Mostly, our clients want help improving MPI parallelisation, perhaps coupled with OpenMP or CUDA, or something more exotic, but from time to time, we are asked to improve pure OpenMP code. A recent ‘proof of concept’ study demonstrated the power of our metrics-based approach for understanding parallel performance issues and for interpreting improvements in performance after code optimisation.
Fig 1. POP OpenMP Metrics Hierarchy
POP OpenMP metrics were calculated during a POP assessment and identified three sources of inefficiency. Reducing IPC caused the time in useful computation to double going from 1 to 45 threads. In addition, the metrics showed 30% of the run time was due to inefficiency within OpenMP regions, and 15% was due to serial computation outside OpenMP. By calculating POP metrics for each of the 129 OpenMP regions, it was shown that only four regions were contributing to the inefficiency, in all four due to load imbalance. This shows the power of the POP metrics in being able to quickly identify the causes of poor performance.

_Description of the task_
Extend the passage on OpenMP performance analysis, starting after its final sentence. The material has nothing to do with the passage on OpenMP performance analysis.

_Input data_
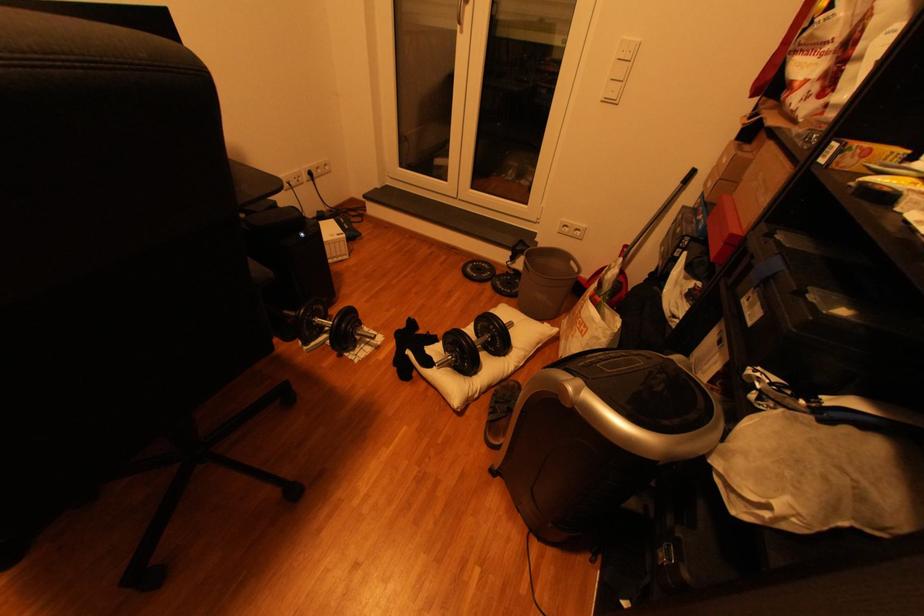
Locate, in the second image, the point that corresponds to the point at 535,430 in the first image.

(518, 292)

_Response to this exercise_
The inefficiency due to serial execution and imbalance was easily fixed by adding more OpenMP parallelisation and using loop collapsing.
Additional work to improve the IPC scaling was undertaken by POP as part of a ‘proof of concept’ study, resulting in a new code that ran in half the time on 45 threads. POP metrics were used to analyse this improved performance, showing useful instruction count was reduced to 0.6 that of the original, with IPC improved by 1.5 times.
Another success for POP!
-- Jonathan Boyle (NAG)